So instead, I will ask myself, and you, readers, why I am not a control freak? Is it because I am unsure. Yes, I think that is it. I am unsure. Usually unsure. I see the virtues of several sides of a situation. I am unsure which path to take in the wood, so I hang around exploring the foliage at the nexxus instead of forging ahead boldly. I get a close up view of the flora that way, which is nice, but I'm not exactly blazing a trail, am I?
But then I must ask the follow-up question. If I were a control freak, would I be any better at getting the 13 year old to check in with the nurse, ice her toe, and exercise good judgement about how much she uses it? The long arm of Mother might reach a little further into her brain; but she is 13, and so are her friends, and she'd be bound to figure out that it really can't control her from New York State when she is in Pennsylvania.
The answer is no.
No, I can't control her. No, I can't control much of anything, in fact. And you know what, even if I did know where the heck I was going twenty (thirty?) years ago, I might've ended up somewhere else anyway.

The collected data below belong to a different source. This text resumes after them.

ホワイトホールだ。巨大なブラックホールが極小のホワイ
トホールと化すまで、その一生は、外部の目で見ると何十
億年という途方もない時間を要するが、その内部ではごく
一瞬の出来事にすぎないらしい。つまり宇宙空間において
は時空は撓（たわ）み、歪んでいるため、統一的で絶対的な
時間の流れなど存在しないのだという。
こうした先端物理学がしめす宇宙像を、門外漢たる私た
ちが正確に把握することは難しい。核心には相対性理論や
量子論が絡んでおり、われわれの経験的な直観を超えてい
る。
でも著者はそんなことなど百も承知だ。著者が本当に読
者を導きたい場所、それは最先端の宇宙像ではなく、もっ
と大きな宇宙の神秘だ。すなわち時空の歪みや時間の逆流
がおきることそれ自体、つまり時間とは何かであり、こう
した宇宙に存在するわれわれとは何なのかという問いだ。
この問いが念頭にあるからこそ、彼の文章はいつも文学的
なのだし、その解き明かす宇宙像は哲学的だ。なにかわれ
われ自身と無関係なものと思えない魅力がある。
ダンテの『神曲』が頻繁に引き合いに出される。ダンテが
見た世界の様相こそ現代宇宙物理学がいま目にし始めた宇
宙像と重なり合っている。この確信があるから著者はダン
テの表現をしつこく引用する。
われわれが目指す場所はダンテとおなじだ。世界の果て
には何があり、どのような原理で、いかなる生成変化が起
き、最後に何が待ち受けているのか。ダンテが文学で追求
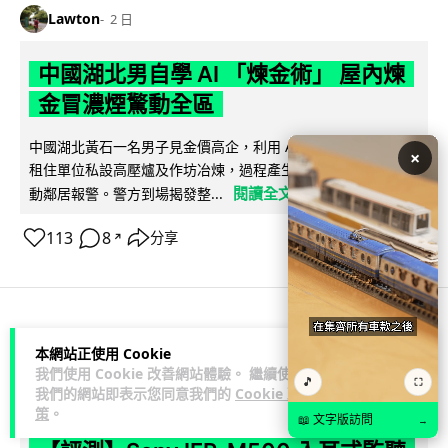
Lawton
2 日
中國湖北男自學 AI 「煉金術」 屋內煉
金冒濃煙驚動全區
中國湖北黃石一名男子見金價高企，利用 AI 自學提煉黃金，在
×
租住單位私設高壓爐及作坊冶煉，過程產生大量刺鼻濃煙，驚
閱讀全文
動鄰居報警。警方到場揭發整...
113
8
分享
↗
3C科技
流動音樂
本網站正使用 Cookie
89
我們使用 Cookie 改善網站體驗。 繼續使用
🎵
⛶
我們的網站即表示您同意我們的
Cookie 政
Lawton
2 日
策
。
📖 文字版訪問
→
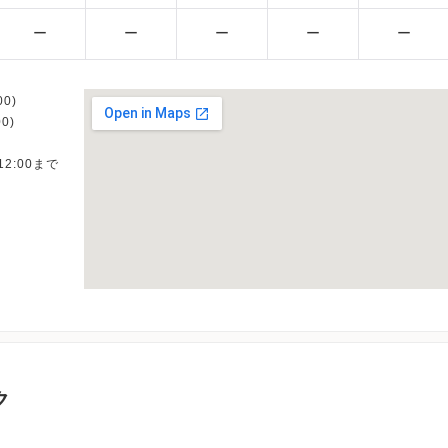
ー
ー
ー
ー
ー
0)
0)
12:00まで
ク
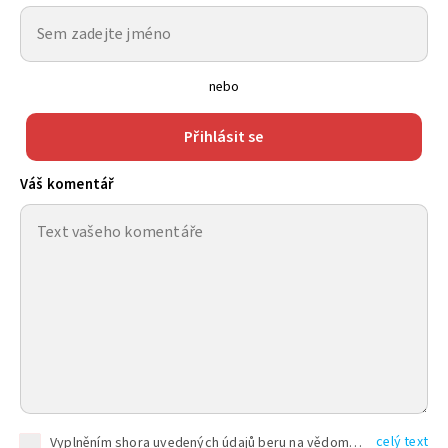
nebo
Přihlásit se
Váš komentář
celý text
Vyplněním shora uvedených údajů beru na vědomí, že společnost TEXT FACTORY s.r.o., sídlem Brno, Durďákova 336/29, Černá Pole, PSČ: 613 00, IČ: 06157831, zapsané u Krajského soudu v Brně, oddíl C, vložka 100399, bude zpracovávat mé osobní údaje uvedené v rámci mnou vyplněného registračního formuláře na základě oprávněných zájmů TEXT FACTORY s.r.o. dle čl. 6 odst. 1 písm. f) GDPR a pro splnění právních povinností (čl. 6 odst. 1 písm. c) GDPR), a to pro tyto účely: nezbytnost zajistit oprávnění návštěvníka webových stránek provozovaných společností TEXT FACTORY s.r.o. přispívat aktivně ke zveřejněným článkům nebo v rámci diskusních fór a výkon práv TEXT FACTORY s.r.o. jako administrátora těchto diskusních fór. Více informací o zpracování osobních údajů a právech lze nalézt v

Perhaps I am a spiritual master after all. That last paragraph, short as it is, contains wisdom, does it not? Perhaps I have trod the path of No-Path, which sounds pretty spiritual-master-ish, don't you think? Perhaps I have known, deep down inside some part of myself that I don't know anything about, that the path of life is uncontrollable and therefore counting the petals on the peonies is the best way to travel it, without aim or goal.
Perhaps this knowledge does exist, deep down in the recesses of myself, so deep down that I don't know it's there, and therefore can't access it. In which case, I might as well not know it--which I don't. Which means that I must struggle to forge and control, however poorly, a path through life. I can watch my control freak friends and try to learn from them.
Meanwhile, I will just finish up this other hand....
If I give you her number, will YOU text her? Just a little ice. 10 minutes. That's all. Just ice.